Executives braced for it. Industry conferences warned of it repeatedly, and loudly. The prediction was stark: artificial intelligence would trigger mass layoffs at creative and digital agencies. A new survey of the sector shows the anticipated collapse in agency headcount simply didn’t materialize.
Productive, a software platform for managing agency operations, surveyed 181 agencies in September 2025. The results cut against the prevailing narrative. Sixty-five percent of respondents reported positive revenue growth in the AI era, and among firms posting those gains, roughly half maintained or raised rates, a sign that efficiency improvements are translating to business strength rather than staffing purges.
Only 3% of agencies surveyed reported significant staff reductions directly attributable to AI adoption. Another 12% trimmed a few positions. The remaining 85% either kept headcount steady or didn’t consider AI a driver of layoffs at all.
“This is the inverse of what many people predicted,” said Tomislav Car, co-founder of Productive. The data suggests that rather than replacing workers, agencies are redistributing tasks and accelerating output with existing teams.
The Headcount Paradox
Labor has stayed stable, but how agencies deploy people has shifted considerably. Responses pointed to a consistent pattern: agencies handling more client work with the same number of people, a dynamic powered by AI tools that compresses project timelines and cuts repetitive work out of daily schedules.
Among the 65% posting revenue gains, roughly half maintained existing pricing or raised rates. Only 13% of growing firms cut prices. Agencies have leveraged AI-driven efficiency not to undercut competitors, but to expand margins and scale output without proportional headcount growth.
Worth noting separately: some firms paused hiring plans rather than laying people off. A subset of respondents indicated they’d deferred recruitment because AI reduced the urgency of adding staff to cover administrative load or routine tasks.
Economists call this “hiring suppression.” Growth occurs without commensurate headcount expansion. The workforce stays intact, but new hiring slows because machines absorb the incremental work that would otherwise require another hire.
Redeployment, Not Replacement
Agencies have generally chosen to retrain existing staff rather than cut positions. That strategy appears to be broadening individual workers’ skill profiles in ways that weren’t planned for.
Creative roles are intersecting with technical competencies. Copywriters are picking up basic prompt engineering. Designers are learning to evaluate and edit AI-generated outputs. Hybrid skill sets are emerging organically as teams experiment with new tools, not because anyone mandated it.
At the same time, AI proficiency is becoming a baseline expectation. Agencies now expect many roles, from finance to human resources to creative, to incorporate AI tools into daily workflows. The shift isn’t replacing specialists so much as layering new competencies onto existing roles.

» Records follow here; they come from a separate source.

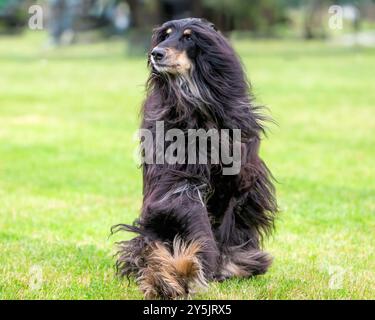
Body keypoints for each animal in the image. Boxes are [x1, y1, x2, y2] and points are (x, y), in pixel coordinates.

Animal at [113, 18, 278, 300]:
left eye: (189, 38)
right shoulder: (177, 179)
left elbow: (223, 224)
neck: (197, 108)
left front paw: (218, 266)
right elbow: (192, 217)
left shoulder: (234, 183)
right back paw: (169, 276)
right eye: (165, 35)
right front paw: (197, 266)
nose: (156, 53)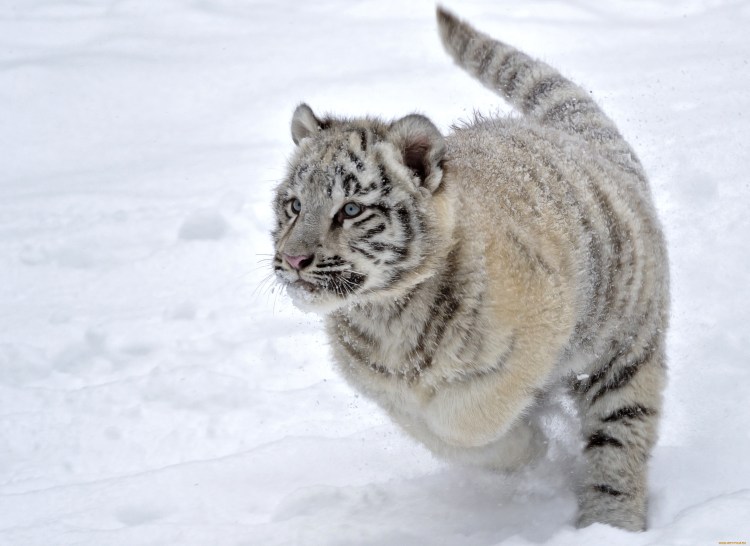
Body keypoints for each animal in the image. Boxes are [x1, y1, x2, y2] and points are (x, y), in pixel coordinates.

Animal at [270, 7, 669, 532]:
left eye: (351, 210)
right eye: (294, 205)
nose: (294, 259)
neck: (387, 313)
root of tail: (580, 143)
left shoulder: (535, 335)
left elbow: (468, 417)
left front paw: (530, 445)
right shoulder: (388, 392)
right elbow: (442, 434)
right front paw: (524, 447)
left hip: (625, 351)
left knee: (618, 443)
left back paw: (609, 525)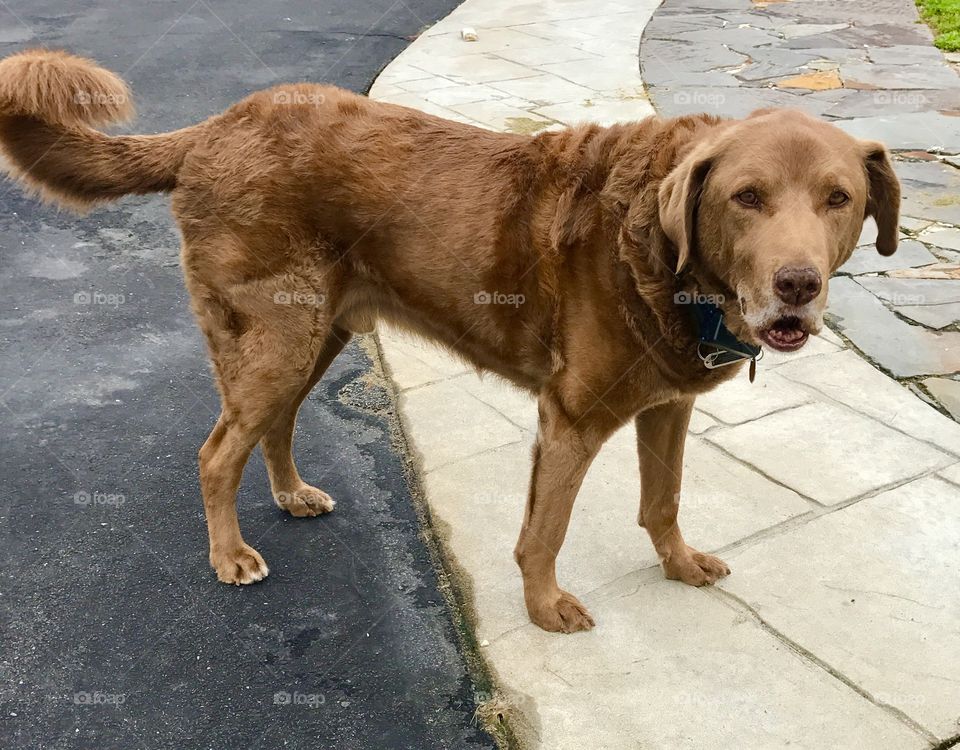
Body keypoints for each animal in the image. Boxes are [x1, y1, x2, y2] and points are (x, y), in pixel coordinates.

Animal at [1, 48, 900, 636]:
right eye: (746, 197)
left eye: (839, 199)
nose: (797, 285)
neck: (663, 253)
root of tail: (214, 126)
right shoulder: (569, 418)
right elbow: (545, 531)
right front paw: (545, 610)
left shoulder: (667, 405)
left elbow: (663, 500)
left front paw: (679, 566)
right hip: (274, 337)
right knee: (216, 451)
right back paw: (230, 557)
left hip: (315, 335)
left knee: (274, 425)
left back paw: (291, 495)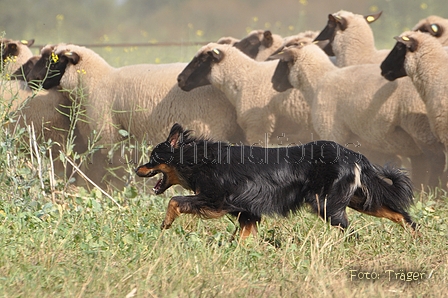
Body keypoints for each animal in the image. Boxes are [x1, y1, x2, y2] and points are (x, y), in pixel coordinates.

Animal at [136, 124, 416, 240]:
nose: (138, 169)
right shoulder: (247, 212)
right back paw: (416, 237)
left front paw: (165, 224)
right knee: (401, 215)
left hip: (327, 205)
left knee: (351, 231)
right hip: (357, 199)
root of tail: (353, 155)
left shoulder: (215, 200)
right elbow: (242, 237)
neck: (199, 158)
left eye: (152, 158)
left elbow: (175, 200)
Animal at [270, 42, 444, 186]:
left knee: (436, 163)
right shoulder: (369, 145)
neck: (318, 81)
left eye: (282, 61)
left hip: (421, 130)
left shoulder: (333, 131)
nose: (273, 83)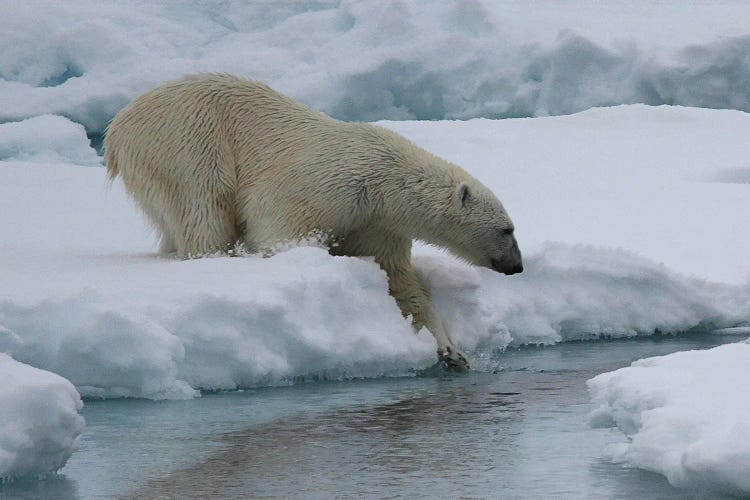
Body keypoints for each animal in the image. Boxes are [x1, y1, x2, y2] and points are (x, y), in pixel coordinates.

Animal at [104, 74, 524, 372]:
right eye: (508, 229)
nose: (517, 266)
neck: (385, 184)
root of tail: (118, 126)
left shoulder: (376, 225)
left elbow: (400, 281)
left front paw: (452, 351)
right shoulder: (327, 187)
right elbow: (277, 226)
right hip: (187, 137)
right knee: (204, 205)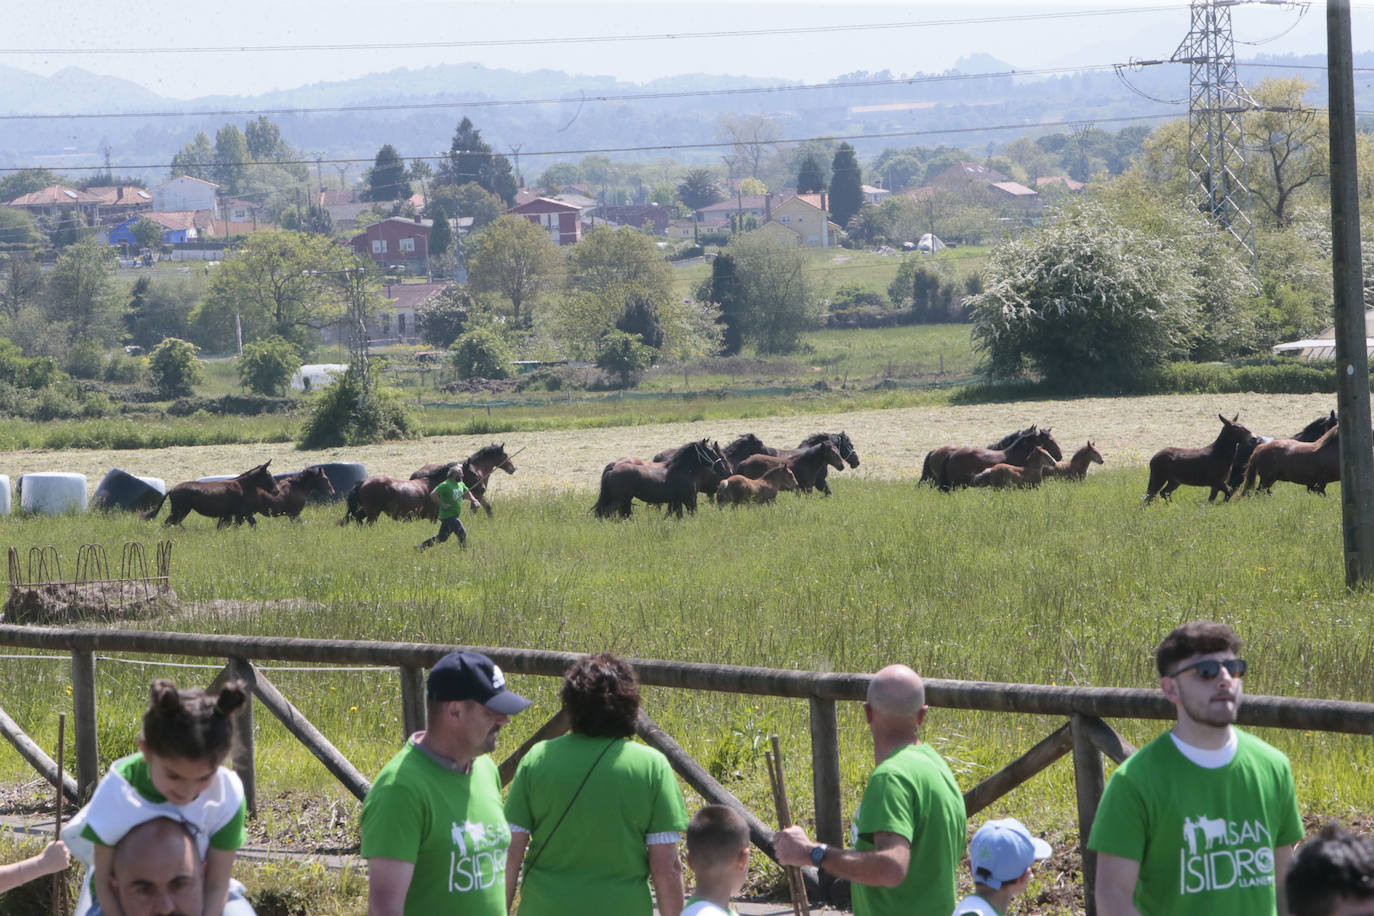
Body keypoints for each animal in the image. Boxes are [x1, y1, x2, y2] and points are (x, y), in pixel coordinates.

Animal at [143, 466, 280, 530]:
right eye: (268, 475)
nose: (277, 491)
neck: (242, 487)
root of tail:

Survey respondents indicated that broadened skill acquisition happened faster with AI assistance. Employees picked up new technical domains more quickly when they used AI as a learning aid, a dynamic that let teams tackle a wider range of client needs without expanding payroll.
The Midmarket Reprieve
The report reflects the 20-to-50-employee segment of the agency market. Larger holding companies and smaller boutique shops may face different pressures, given that economies of scale and resource constraints shape how AI adoption moves through different business models.
The midmarket agencies, long perceived as most vulnerable to AI-driven disruption, have so far avoided the structural layoffs that dominated discussions just three years ago. Whether that reprieve holds as AI tools mature and competitive pressure sharpens is genuinely unclear.
For agency leaders, the lesson is narrower than the headlines suggested. AI has changed how the work gets done without gutting the teams doing it. The firms posting gains treated the technology as a tool for their existing people, not a replacement for them. If a reckoning is still coming, this data suggests it has not arrived yet, and the agencies that retrained rather than cut look best positioned for whatever the next phase brings.